See also: Daffy

English edit

Pronunciation edit

  • (UK) IPA(key): /ˈdæfi/
  • (file)
  • Rhymes: -æfi

Etymology 1 edit

From daff +‎ -y.

Adjective edit

daffy (comparative daffier, superlative daffiest)

  1. (colloquial) Somewhat mad or eccentric.
    Synonyms: crazy, nutty, wacky
    • 1898 September 30, Willa Cather, The Westbound Train[1]:
      Now I'm hungry as a Rocky Mountain lion so come, let's go and get this poor, daffy, tealess widow and wine and dine with her and make it all up.
    • 1909, Gene Stratton-Porter, chapter I, in A Girl of the Limberlost:
      "You've gone so plum daffy you are forgetting your dinner," jeered her mother.
    • 1922, F. Scott Fitzgerald, chapter IV, in O Russet Witch!:
      He was daffy about her and she could twist him around her little finger.

Etymology 2 edit

Noun edit

daffy (plural daffies)

  1. (informal) A daffodil.

Etymology 3 edit

An allusion to an old medicine known as Daffy's Elixir.

Noun edit

daffy (uncountable)

  1. (UK, slang, dated) Gin.
    • 1837-39, Charles Dickens, Oliver Twist
      “Do you give the children Daffy, Mrs.
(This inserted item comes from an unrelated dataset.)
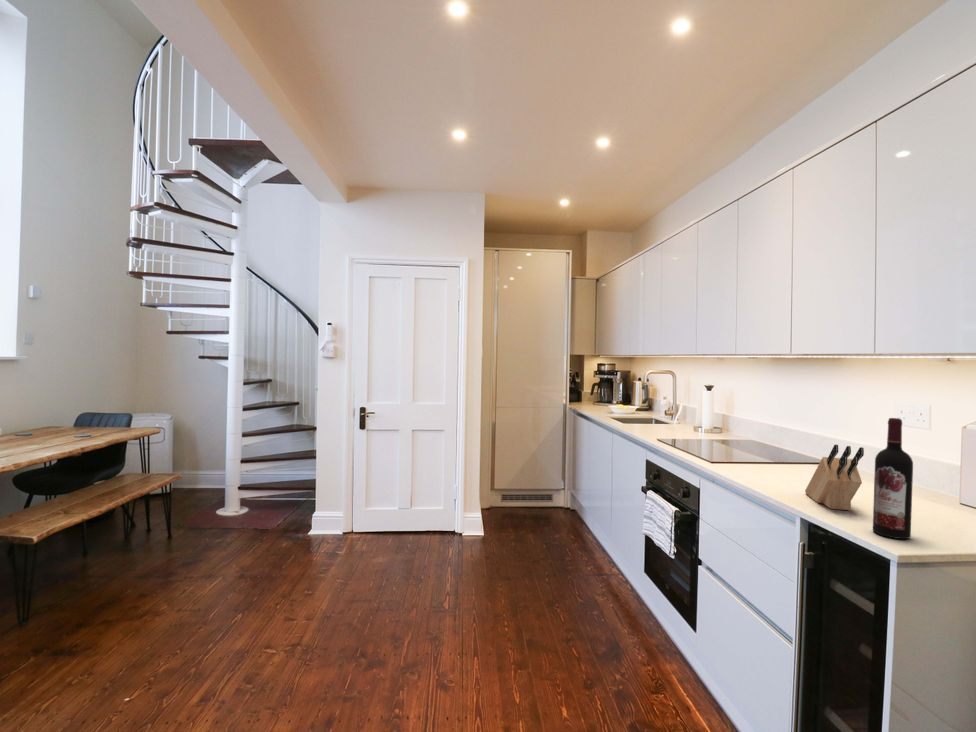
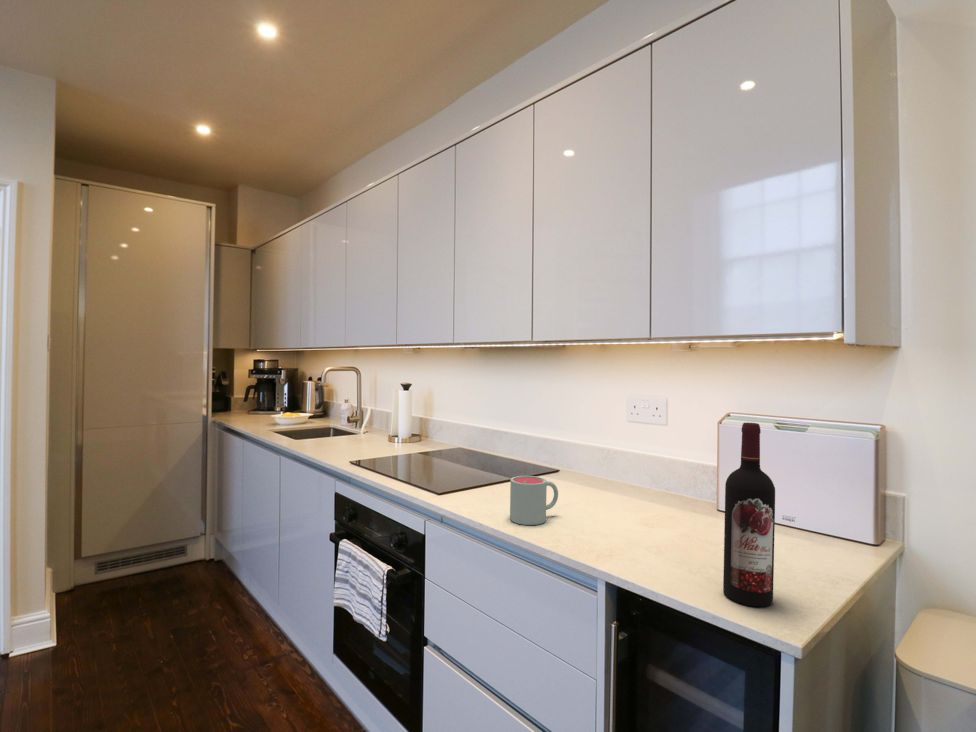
knife block: present [805,445,864,510] -> none [583,465,681,557]
mug: none [753,453,796,486] -> present [510,476,558,525]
Mann?” inquired Bumble, following with his eyes the interesting process of mixing.
    • 1954, Denzil Batchelor, Big Fight: The Story of World Championship Boxing, page 44:
      [] he failed repeatedly until he took over his famous house in Haymarket, where for many years, surrounded by such admirers as Byron, Tom Moore and Hazlitt, he smoked his yard of clay, drained his glass of 'daffy', and []
    • 1991, Julie Caille, Change of Heart, page 255:
      Within Castle Tavern, at Holborn, Charles Perth and Lord Lucan were drowning their disparate sorrows in a glass of daffy.